Beim 1:1 Unterricht für sehbehinderte Schüler geht es darum, den Nachteil, den sie bei der Informationsaufnahme und beim Festigen des Stoffes durch Übungen haben, möglichst auszugleichen.

Josephine Hayley spricht nur positiv über den IKA-Unterricht: «Wenn ich Fragen habe, kann ich diese unmittelbar stellen. Durch die 1:1 Betreuung profitiere ich sehr. Der Unterricht ist sehr lebendig und zielgerichtet. Meine Lehrperson hilft mir auch beim Aufschreiben von Notizen. Für mich ist dieser Unterricht eine äusserst positive Erfahrung».

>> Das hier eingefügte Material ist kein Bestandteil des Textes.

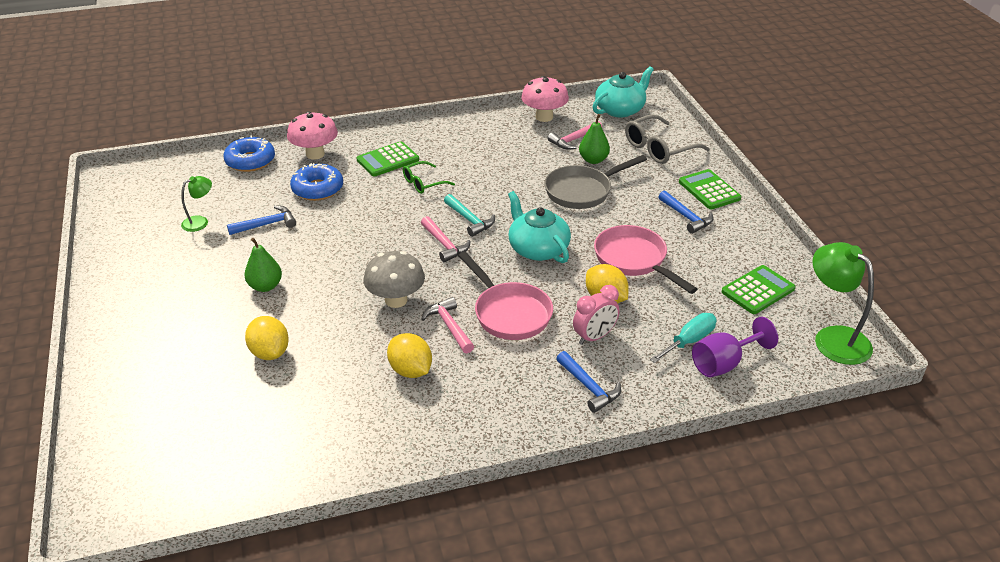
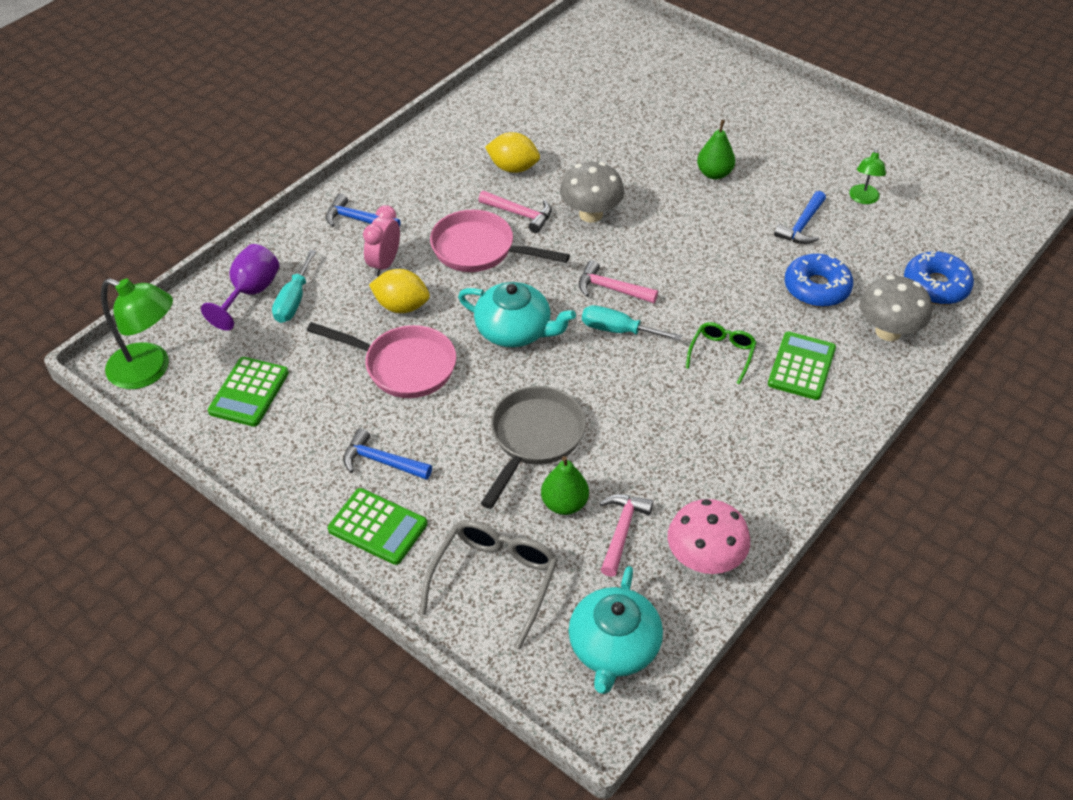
camera: 145 degrees right, 10 degrees up
(270, 352) = (635, 131): yellow lemon -> none
(315, 154) = (888, 331): pink mushroom -> grey mushroom
(470, 220) = (618, 330): turquoise hammer -> turquoise screwdriver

Wertvolle Erkenntnisse weitergeben

Bei seiner Arbeit entdeckt Martin recht oft Situationen, in denen die Anwender von Hilfssoftware – sei es Jaws oder Zoomtext – anstehen und nicht mehr weiterkommen. Frau Hayley meint dazu: «Letzte Woche hat das Navigieren mit Tabulator noch funktioniert, doch diese Woche ist es aufgrund eines Updates von Microsoft nicht mehr möglich, sich mit dem Tabulator innerhalb einer Menu-Auswahl vorwärts zu bewegen».

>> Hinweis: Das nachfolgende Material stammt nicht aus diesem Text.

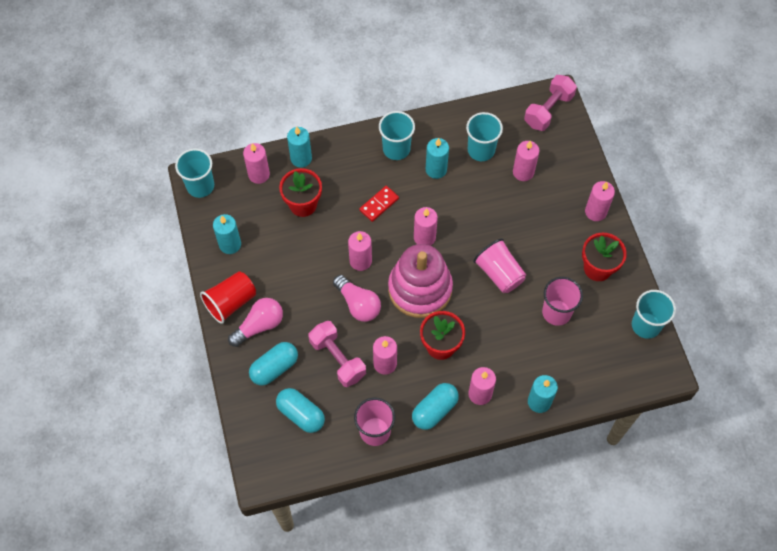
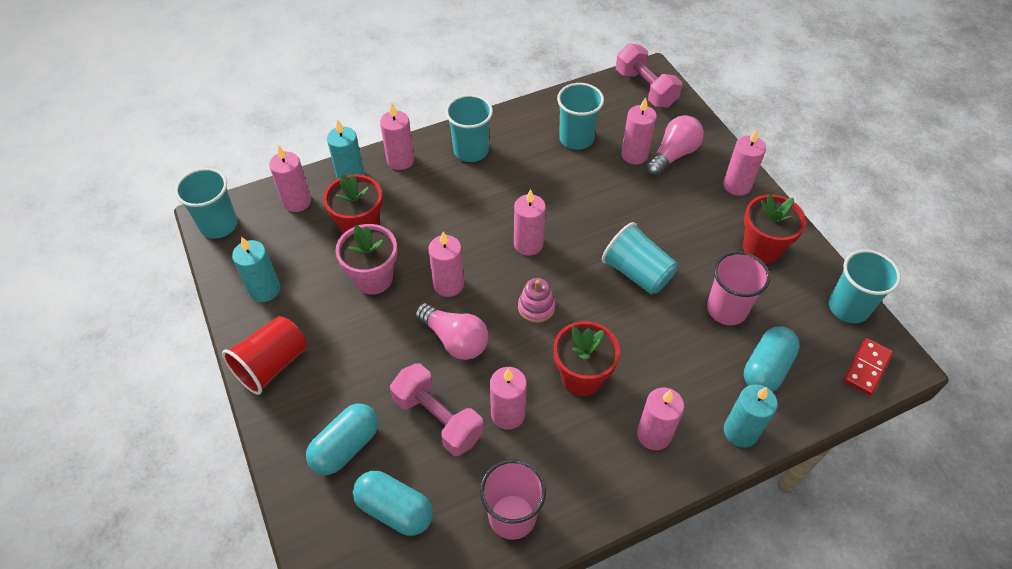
camera: 10 degrees left, 10 degrees down
(259, 326) = (317, 390): pink light bulb -> pink light bulb (673, 155)
(307, 247) = (373, 278): none -> pink flower pot
(340, 149) = (400, 160): none -> pink candle
(379, 204) = (461, 214): red domino -> red domino (866, 368)
(420, 289) = (536, 307): pink stacking toy -> pink stacking toy, size x0.42
(434, 410) = (594, 469): turquoise capsule -> turquoise capsule (766, 368)
(436, 169) = (525, 166): turquoise candle -> none
(499, 273) = (637, 273): pink cup -> turquoise cup
(548, 110) = (645, 88): pink dumbbell -> pink dumbbell turned 60 degrees counterclockwise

Wenn solch ein Fall eintritt, formuliert Martin McCombie die Problemstellung in einem Mail an die IT-Fachgruppe. Durch den Informationsaustausch mit den anderen IT-Experten finden sich letztlich meist Lösungen für solche Benachteiligungen der sehbehinderten Schüler.

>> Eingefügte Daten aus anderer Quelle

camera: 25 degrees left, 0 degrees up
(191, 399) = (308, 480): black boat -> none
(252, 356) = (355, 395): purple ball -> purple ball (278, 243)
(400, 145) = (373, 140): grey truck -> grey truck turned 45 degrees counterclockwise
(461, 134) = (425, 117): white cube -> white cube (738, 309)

Generell ist der fachliche Austausch unter den IT-Spezialisten sehr eng. In wöchentlichen Teammeetings wird über Erkenntnisse berichtet und in einer weiteren Sitzung werden konkrete Fallbeispiele von Klienten besprochen. Da einige Mitarbeitende laufend in der ganzen Deutschschweiz unterwegs sind, um direkt bei den Klienten zu unterstützen, sie zu schulen oder zu begleiten, sind diese Austausch-Meetings besonders wertvoll. Den Erfahrungsschatz im Team zu teilen, führt zu einem breiteren Verständnis für die Arbeit der anderen und erhöht den Wissensstand aller Beteiligten.
 

Martin Mc Combie fasst zusammen: «Bei der SIBU habe ich gefunden, was ich gesucht hatte. Ich kann Menschen begleiten, damit sie ihre Ausbildung erfolgreich abschliessen oder erneut an ihrem Arbeitsplatz reintegriert werden können. Das macht mir grosse Freude».